The comparison matters because it raises the question of where in the activity distribution AI’s gains are concentrated, and whether they hold as developer experience and codebase complexity increase.

A separate RCT, Cui, Demirer, Jaffe, Musolff, Peng, and Salz (2026) published in Management Science, found a 26% increase in completed tasks across 4,867 developers at Microsoft, Accenture, and a Fortune 100 company. Less experienced developers again showed larger gains, consistent with the distribution pattern in Demirer et al.

Try it

Track your own production hierarchy (1–2 hours, any active repo). For one week, log: commits made, PRs opened, PRs merged, and features released. Then enable an async agent (GitHub Copilot Coding Agent or Codex) and repeat for the next week.

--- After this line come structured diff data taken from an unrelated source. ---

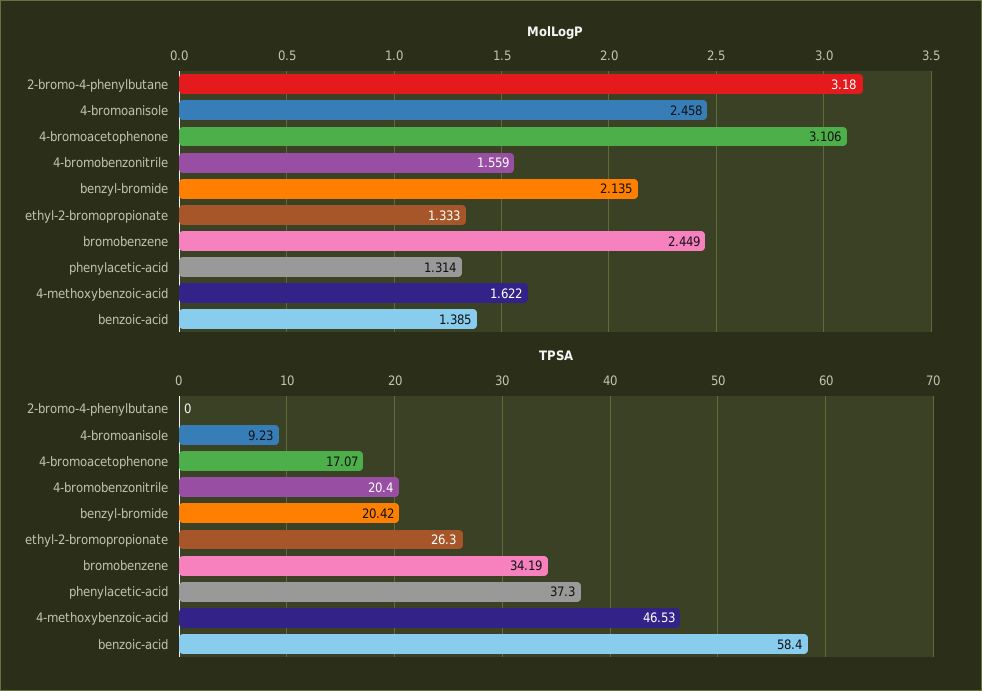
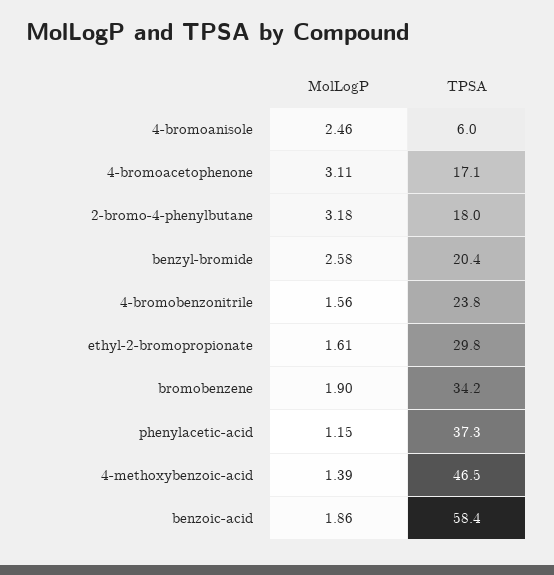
  {
    "MolLogP": {
      "2-bromo-4-phenylbutane": 3.18,
      "4-bromoanisole": 2.458,
      "4-bromoacetophenone": 3.106,
      "4-bromobenzonitrile": 1.559,
-     "benzyl-bromide": 2.135,
+     "benzyl-bromide": 2.58,
-     "ethyl-2-bromopropionate": 1.333,
+     "ethyl-2-bromopropionate": 1.61,
-     "bromobenzene": 2.449,
+     "bromobenzene": 1.9,
-     "phenylacetic-acid": 1.314,
+     "phenylacetic-acid": 1.15,
-     "4-methoxybenzoic-acid": 1.622,
+     "4-methoxybenzoic-acid": 1.39,
-     "benzoic-acid": 1.385
+     "benzoic-acid": 1.86
    },
    "TPSA": {
-     "2-bromo-4-phenylbutane": 0,
+     "2-bromo-4-phenylbutane": 18,
-     "4-bromoanisole": 9.23,
+     "4-bromoanisole": 6,
      "4-bromoacetophenone": 17.07,
-     "4-bromobenzonitrile": 20.4,
+     "4-bromobenzonitrile": 23.8,
      "benzyl-bromide": 20.42,
-     "ethyl-2-bromopropionate": 26.3,
+     "ethyl-2-bromopropionate": 29.8,
      "bromobenzene": 34.19,
      "phenylacetic-acid": 37.3,
      "4-methoxybenzoic-acid": 46.53,
      "benzoic-acid": 58.4
    }
  }

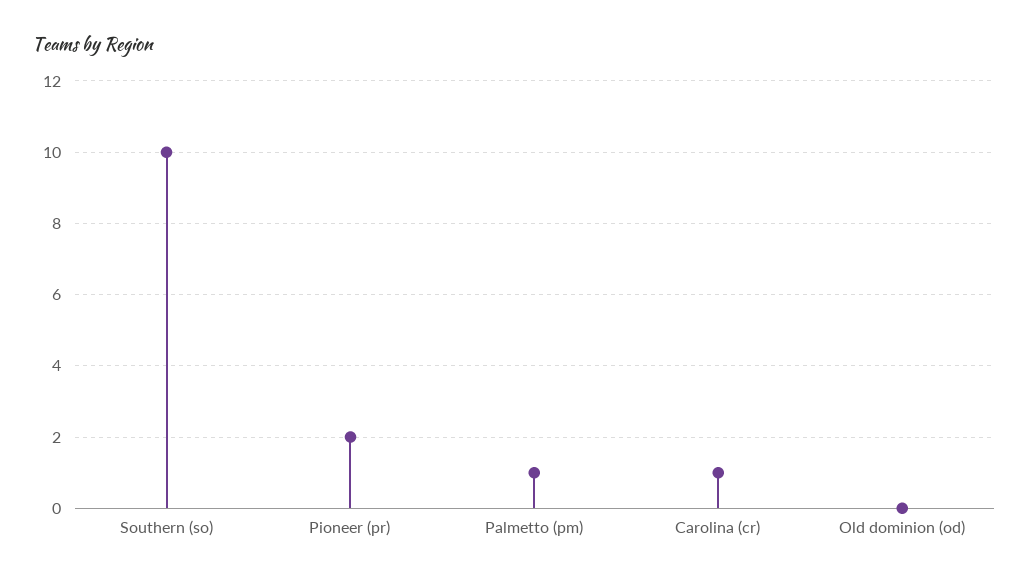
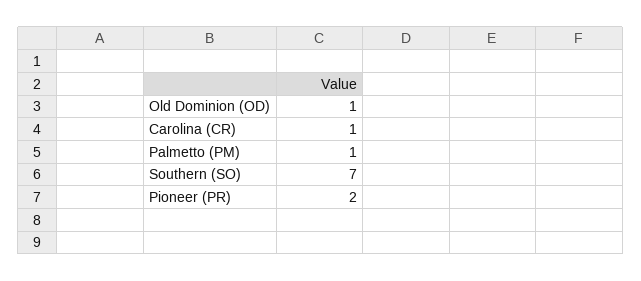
  {
-   "Southern (so)": 10,
+   "Southern (so)": 7,
    "Pioneer (pr)": 2,
    "Palmetto (pm)": 1,
    "Carolina (cr)": 1,
-   "Old dominion (od)": 0
+   "Old dominion (od)": 1
  }

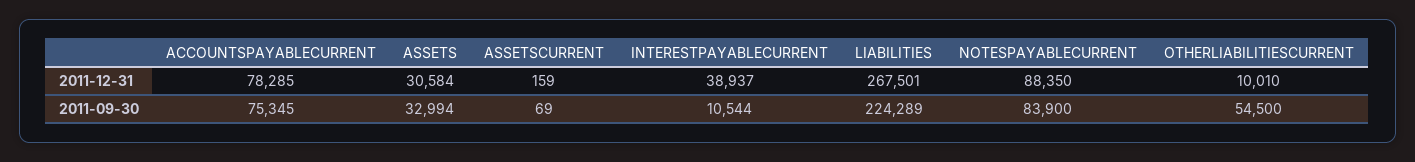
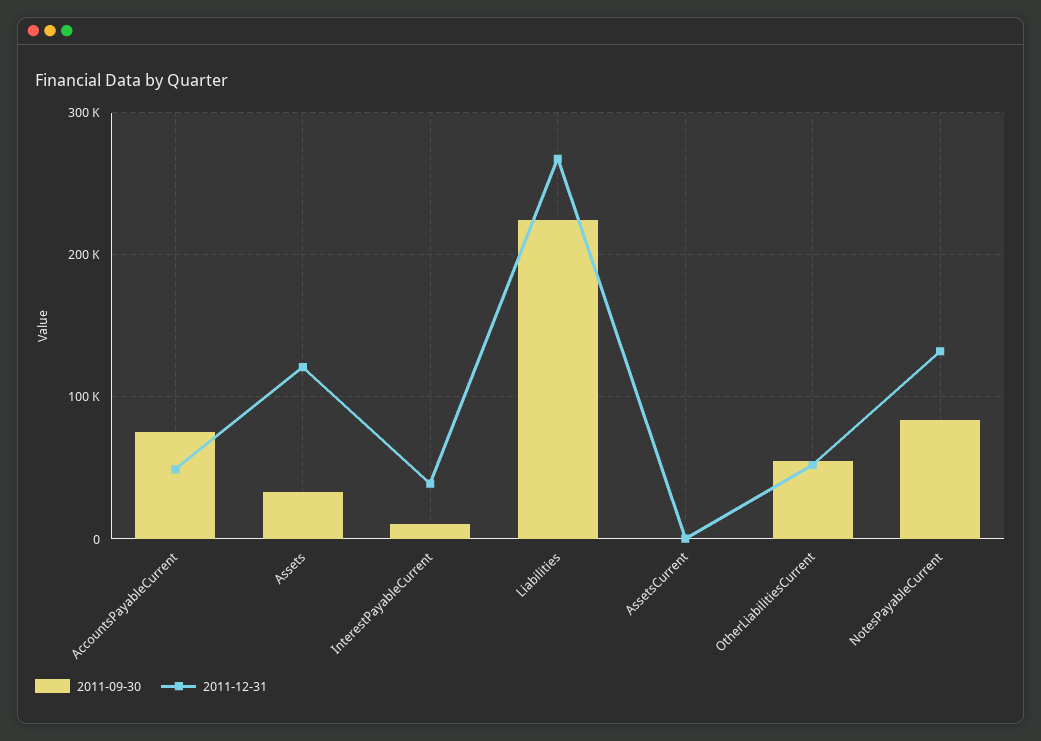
  {
    "2011-12-31": {
-     "ACCOUNTSPAYABLECURRENT": 78285,
+     "ACCOUNTSPAYABLECURRENT": 50000,
-     "ASSETS": 30584,
+     "ASSETS": 120000,
      "ASSETSCURRENT": 159,
      "INTERESTPAYABLECURRENT": 38937,
      "LIABILITIES": 267501,
-     "NOTESPAYABLECURRENT": 88350,
+     "NOTESPAYABLECURRENT": 130000,
-     "OTHERLIABILITIESCURRENT": 10010
+     "OTHERLIABILITIESCURRENT": 50000
    },
    "2011-09-30": {
      "ACCOUNTSPAYABLECURRENT": 75345,
      "ASSETS": 32994,
      "ASSETSCURRENT": 69,
      "INTERESTPAYABLECURRENT": 10544,
      "LIABILITIES": 224289,
      "NOTESPAYABLECURRENT": 83900,
      "OTHERLIABILITIESCURRENT": 54500
    }
  }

Watch what changes at each layer. Expect the ratio of commits to releases to widen. The interesting signal is whether your review queue grows faster than your merge rate.

Calibrate your own elasticity (an afternoon, any small project). Assign an async agent three clearly-scoped issues. Measure: time to first PR, time from PR to merge, and whether you merged without revision. The gap between PR creation and merge is your human bottleneck. If merge takes longer than writing, you have σ < 1.